Tuesday, November 15, 2022

The Bezzle and FTX

 


It is hard to get a full handle on what happened to the FTX exchange and the crypto market in the last week. We know that FTX filed for bankruptcy. We know from filings that the liabilities exceed assets which may be at inflated levels. We know that customer funds are frozen, and they were used to support the FTX trading arm. We know that FTX is both a cause and casualty of a crypto-bubble popping. 

We should not be surprised by this story. We have seen it before. It has occurred during other periods of market excess. The bezzle is the period when an embezzler has his gain, and the victim has no loss. Charlie Munger would refer to this financial illusion as the febezzle or functional equivalent of the bezzle when psychic wealth is created even without illegality by mistake or self-delusions. This was the period before the FTX failure. 

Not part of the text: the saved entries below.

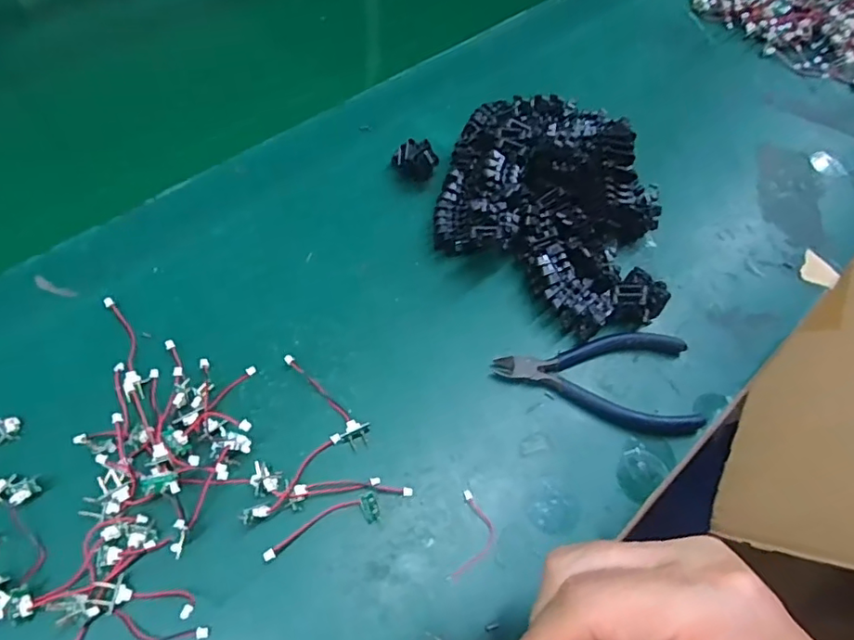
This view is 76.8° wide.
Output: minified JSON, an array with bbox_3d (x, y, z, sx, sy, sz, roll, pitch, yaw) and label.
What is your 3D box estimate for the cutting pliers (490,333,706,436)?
[{"bbox_3d":[0.099,0.031,0.320,0.117,0.011,0.060,10,60,0],"label":"cutting pliers"}]

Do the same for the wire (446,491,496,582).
[{"bbox_3d":[0.024,0.109,0.270,0.019,0.004,0.044,14,60,2],"label":"wire"}]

We have moved from Galbraith's bezzle to bankruptcy. As Buffet would say, the tide has moved out, and we will find out who is wearing swim trunks. There was Ponzi, the Match King, Madoff, and assorted other characters during bubble who made wild promises only to generate a house of cards. Sam Bankman-Fried may be added to this list, a persona based on a flim-flam mixed with hubris, poor management, and hucksterism.

We will now have an investigation. There will be more regulation which is late to solving the problem. Participants of the exchange who had funds at FTX will take losses as general creditors, investors in the company will write-down investments, and we will ask how this happened and tell tales of greed and excess which will serve as a warning for future investors. It will happen again. 

Once again - greed, FOMO, and ignorance play a key role with investors parting with their money. The big tale of crypto taking over finance is over. The only story will be about a bubble and its aftermath.